Court documents published by Wired showed a consortium of Hollywood studios recently accused ExpressVPN and others of enabling Internet users to carry out a slew of unsavory acts, including “hacking, stalking, bomb threats, political assassinations, child pornography and” accessing “anonyous online message board(s)” where illicit activity takes place.
Defendants in one lawsuit said those accusations were “completely irrelevant” and were meant to “prejudice the Court and the public against the defendants by false association with the non-parties whose conduct is described” in the complaint.
While VPNs like ExpressVPN may turn a blind eye to their services being used for piracy, they and other VPNs say the terms of their service prohibit other crimes like downloading child pornography.
But the studios say those terms don’t go far enough: In other lawsuits, movie studios have gone so far as to suggest that VPN service providers be forced to log the activity of their users — some do not — and disconnect customers who are proven to have committed copyright infringement or another crime by way of their service.
“Defendants have the capability to log their subscribers’ access to their VPN service but purposely delete the logged information or set up their system so that the logged information is deleted so that they can promote their service as a means to pirate copyright protected works anonymously,” a complaint filed in a Virginia federal court said.
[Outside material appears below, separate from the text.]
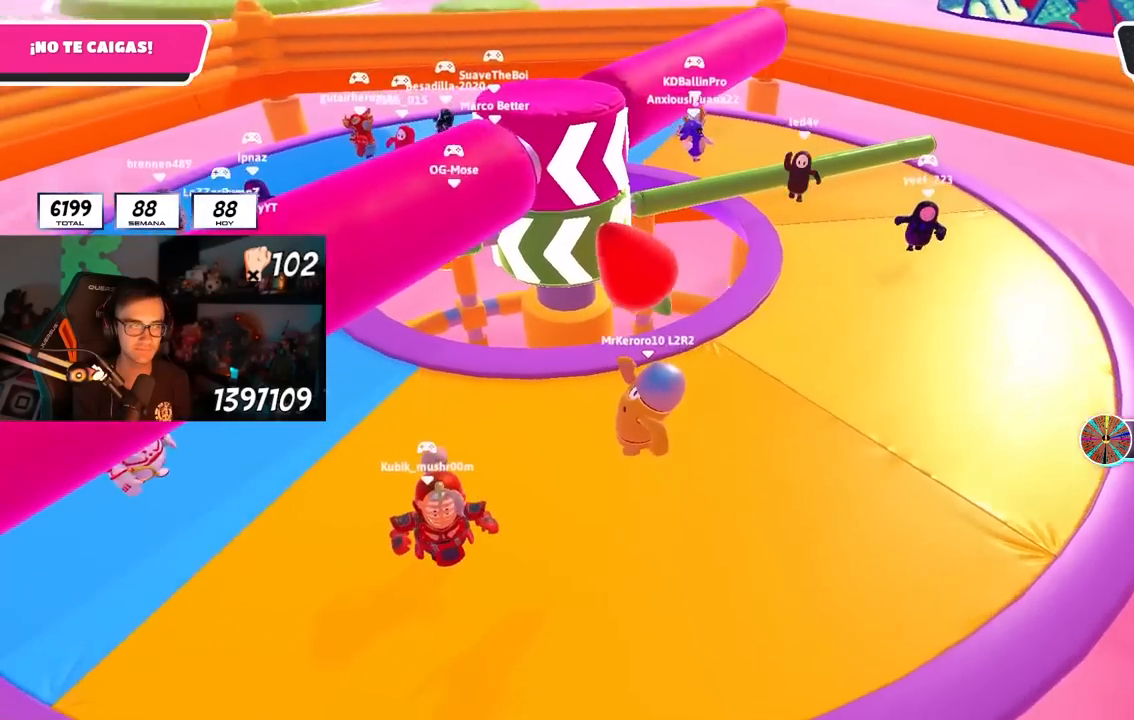
{"dt_ms": 500, "buttons": ["L2"], "left_stick": "left", "right_stick": "center", "events": [[83, "right_stick", "center"], [100, "L2", "down"], [233, "CROSS", "down"], [267, "L2", "up"], [350, "CROSS", "up"], [483, "L2", "down"]]}
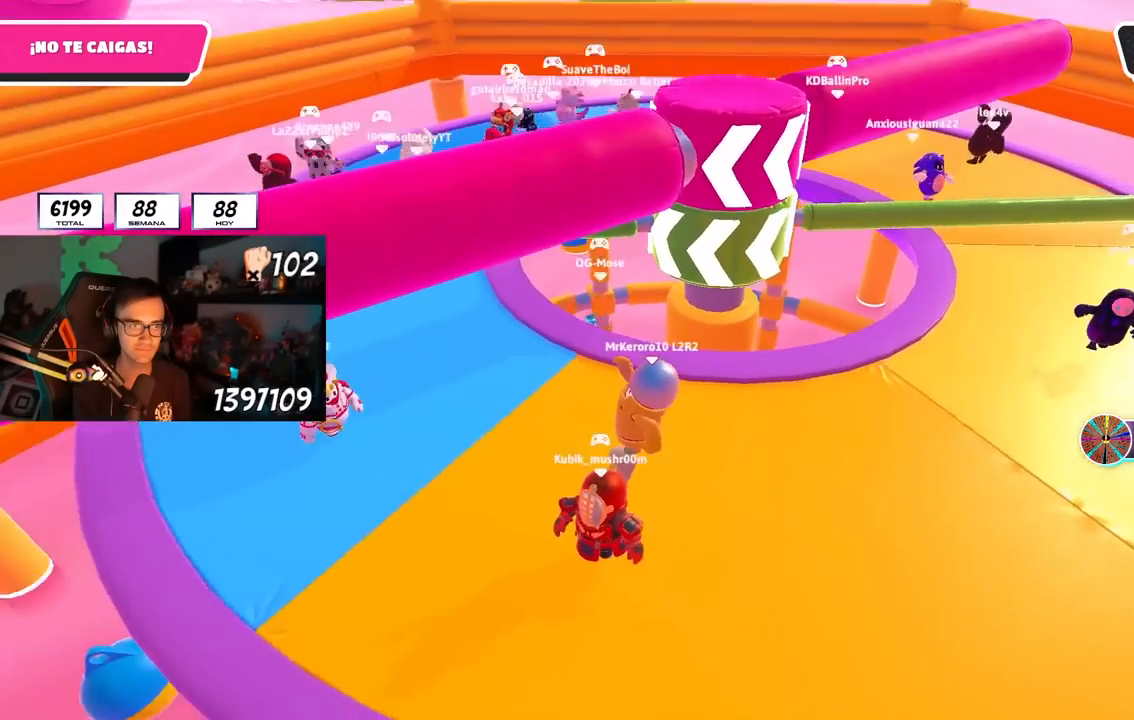
{"dt_ms": 500, "buttons": ["CROSS", "L2"], "left_stick": "up-left", "right_stick": "center", "events": [[17, "right_stick", "right"], [150, "L2", "up"], [267, "right_stick", "center"], [350, "left_stick", "up-left"], [417, "L2", "down"], [433, "CROSS", "down"]]}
Some VPN providers have emerged somewhat victorious in a handful of lawsuits, including one brought against ExpressVPN, with a spokesperson telling the tech magazine Wired that a court had recently dismissed a complaint brought by a group of filmmakers, but that the company couldn’t discuss the issue.
Nonetheless, ExpressVPN said that its “operation…has not been changed otherwise impacted in any way relevant to the parties’ dispute.”